[COMPLETE THE FOLLOWING]
(1) Copy word for word the passage of the news article on doctors facing prison that begins at the words "Joe David May, MD, also" and stops after "with four hospitals.".
(2) In the news article on doctors facing prison, how long a prison sentence did Joe David May receive?
(3) Summarize the news article on doctors facing prison in two sentences.

Physicians facing prison, fines, for cases involving fraud, prescription drugs, feds say

Doctors involved in medical investigations announced by HHS-OIG.

gavel-and-medicine © Africa Studio -

© Africa Studio -

A family physician was sentenced to more than eight years in prison for a $12 million bogus prescription scheme that defrauded the national health insurance system for veterans.

Meanwhile, another doctor was sentenced to prison for unrelated offenses involving opioids, and in a third case, a physician pleaded guilty to improper billing for services never performed.

The cases were announced this week by the U.S. Department of Health and Human Services’ Office of the Inspector General (HHS-OIG) in conjunction with the U.S. Department of Justice (DOJ).

Arkansas fraud

Joe David May, MD, also known as Jay May, 42, was sentenced to 102 months in prison for 22 counts of conspiracy, wire fraud, mail fraud, violating the Anti-Kick Statute, lying to the FBI, falsifying records, and aggravated identity theft, according to the U.S. Attorney’s Office for the Eastern District of Arkansas. May’s profile described him as a family physician with an office in Conway, Arkansas, and affiliated with four hospitals.

[DATA]
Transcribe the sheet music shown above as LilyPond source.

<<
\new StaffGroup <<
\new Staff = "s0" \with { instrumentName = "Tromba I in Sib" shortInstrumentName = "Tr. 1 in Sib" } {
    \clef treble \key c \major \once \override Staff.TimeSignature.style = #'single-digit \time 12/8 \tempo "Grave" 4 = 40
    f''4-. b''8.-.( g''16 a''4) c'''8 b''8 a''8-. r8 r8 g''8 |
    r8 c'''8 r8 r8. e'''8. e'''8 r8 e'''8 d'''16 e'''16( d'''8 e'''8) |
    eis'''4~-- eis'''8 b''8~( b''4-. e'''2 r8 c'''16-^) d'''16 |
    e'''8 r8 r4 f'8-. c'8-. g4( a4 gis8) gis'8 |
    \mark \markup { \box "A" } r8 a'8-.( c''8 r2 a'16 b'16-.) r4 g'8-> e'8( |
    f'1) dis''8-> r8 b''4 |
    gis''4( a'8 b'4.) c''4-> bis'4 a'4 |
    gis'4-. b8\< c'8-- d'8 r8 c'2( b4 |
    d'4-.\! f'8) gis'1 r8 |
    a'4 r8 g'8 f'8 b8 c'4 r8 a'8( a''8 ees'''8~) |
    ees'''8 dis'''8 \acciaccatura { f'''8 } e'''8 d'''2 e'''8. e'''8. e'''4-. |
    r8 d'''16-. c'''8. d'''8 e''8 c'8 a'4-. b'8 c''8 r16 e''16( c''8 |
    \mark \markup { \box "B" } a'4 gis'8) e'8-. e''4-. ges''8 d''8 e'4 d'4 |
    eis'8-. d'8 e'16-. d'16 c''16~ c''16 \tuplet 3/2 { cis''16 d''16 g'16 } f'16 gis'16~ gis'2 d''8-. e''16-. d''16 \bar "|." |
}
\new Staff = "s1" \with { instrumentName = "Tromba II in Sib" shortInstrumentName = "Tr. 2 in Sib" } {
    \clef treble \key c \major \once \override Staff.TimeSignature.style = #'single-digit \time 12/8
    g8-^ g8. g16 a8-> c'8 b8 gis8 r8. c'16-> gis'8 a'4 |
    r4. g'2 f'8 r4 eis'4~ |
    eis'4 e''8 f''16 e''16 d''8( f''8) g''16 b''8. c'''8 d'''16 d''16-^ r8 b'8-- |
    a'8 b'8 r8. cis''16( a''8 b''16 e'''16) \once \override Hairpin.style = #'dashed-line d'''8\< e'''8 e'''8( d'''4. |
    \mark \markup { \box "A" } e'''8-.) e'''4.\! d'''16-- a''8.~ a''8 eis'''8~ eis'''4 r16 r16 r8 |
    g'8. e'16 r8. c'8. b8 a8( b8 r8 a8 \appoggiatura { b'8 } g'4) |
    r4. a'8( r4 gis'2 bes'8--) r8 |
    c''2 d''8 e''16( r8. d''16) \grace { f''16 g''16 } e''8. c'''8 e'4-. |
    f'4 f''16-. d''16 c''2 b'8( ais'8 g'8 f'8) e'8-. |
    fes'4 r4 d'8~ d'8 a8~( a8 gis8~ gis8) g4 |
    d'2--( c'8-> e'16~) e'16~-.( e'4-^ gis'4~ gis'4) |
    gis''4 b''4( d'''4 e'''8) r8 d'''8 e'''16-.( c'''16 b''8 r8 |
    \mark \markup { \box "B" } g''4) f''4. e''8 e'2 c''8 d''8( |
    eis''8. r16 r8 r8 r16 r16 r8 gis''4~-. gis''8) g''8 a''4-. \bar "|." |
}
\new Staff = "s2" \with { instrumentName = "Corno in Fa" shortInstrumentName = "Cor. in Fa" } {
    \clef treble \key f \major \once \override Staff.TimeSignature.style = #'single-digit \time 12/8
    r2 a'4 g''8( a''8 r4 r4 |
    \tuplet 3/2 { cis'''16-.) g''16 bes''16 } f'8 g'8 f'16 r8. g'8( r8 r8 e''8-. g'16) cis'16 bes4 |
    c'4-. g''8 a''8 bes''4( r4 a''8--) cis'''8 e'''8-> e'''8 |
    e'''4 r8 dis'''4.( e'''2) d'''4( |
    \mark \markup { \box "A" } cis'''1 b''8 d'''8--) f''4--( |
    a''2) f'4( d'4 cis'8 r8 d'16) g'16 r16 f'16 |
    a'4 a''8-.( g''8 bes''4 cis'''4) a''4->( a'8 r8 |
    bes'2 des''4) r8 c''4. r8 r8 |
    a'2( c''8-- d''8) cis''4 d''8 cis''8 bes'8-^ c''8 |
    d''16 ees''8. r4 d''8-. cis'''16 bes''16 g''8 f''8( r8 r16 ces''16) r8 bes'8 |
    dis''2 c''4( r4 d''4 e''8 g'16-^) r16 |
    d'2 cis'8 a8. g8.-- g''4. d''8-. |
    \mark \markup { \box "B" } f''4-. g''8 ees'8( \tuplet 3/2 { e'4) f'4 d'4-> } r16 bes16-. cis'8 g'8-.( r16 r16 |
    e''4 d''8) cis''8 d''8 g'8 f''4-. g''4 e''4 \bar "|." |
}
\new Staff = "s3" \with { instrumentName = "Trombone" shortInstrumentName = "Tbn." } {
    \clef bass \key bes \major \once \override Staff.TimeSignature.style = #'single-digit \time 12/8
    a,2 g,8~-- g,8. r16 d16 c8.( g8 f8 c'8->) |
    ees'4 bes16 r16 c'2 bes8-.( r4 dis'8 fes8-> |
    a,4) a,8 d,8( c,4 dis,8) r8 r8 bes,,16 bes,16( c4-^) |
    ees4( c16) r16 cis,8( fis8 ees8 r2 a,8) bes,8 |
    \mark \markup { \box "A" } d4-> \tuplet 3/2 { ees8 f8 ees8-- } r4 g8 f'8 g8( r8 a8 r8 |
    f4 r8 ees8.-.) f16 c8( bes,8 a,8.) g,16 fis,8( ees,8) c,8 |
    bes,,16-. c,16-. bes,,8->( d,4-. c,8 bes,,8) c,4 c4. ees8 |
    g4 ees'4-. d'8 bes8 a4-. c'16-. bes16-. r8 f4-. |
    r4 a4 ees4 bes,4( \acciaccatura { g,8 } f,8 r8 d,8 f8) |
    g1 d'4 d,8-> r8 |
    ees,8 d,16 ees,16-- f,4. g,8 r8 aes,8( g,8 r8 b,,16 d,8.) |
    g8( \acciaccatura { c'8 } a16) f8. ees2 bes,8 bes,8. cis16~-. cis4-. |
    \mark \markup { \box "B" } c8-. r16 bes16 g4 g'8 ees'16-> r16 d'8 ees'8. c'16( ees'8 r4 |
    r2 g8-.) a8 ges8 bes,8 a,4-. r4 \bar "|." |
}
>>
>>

[ANSWERS TO EACH TASK]
(1)
Joe David May, MD, also known as Jay May, 42, was sentenced to 102 months in prison for 22 counts of conspiracy, wire fraud, mail fraud, violating the Anti-Kick Statute, lying to the FBI, falsifying records, and aggravated identity theft, according to the U.S. Attorney’s Office for the Eastern District of Arkansas. May’s profile described him as a family physician with an office in Conway, Arkansas, and affiliated with four hospitals.

(2) 102 months in prison.

(3) HHS-OIG and the DOJ announced cases this week involving three doctors: a family physician sentenced to more than eight years for a $12 million bogus prescription scheme that defrauded veterans' national health insurance, another doctor sentenced for opioid offenses, and a third who pleaded guilty to billing for services never performed. In Arkansas, family physician Joe David May, MD, of Conway was sentenced to 102 months in prison on 22 counts, including conspiracy, wire fraud, mail fraud, lying to the FBI and aggravated identity theft.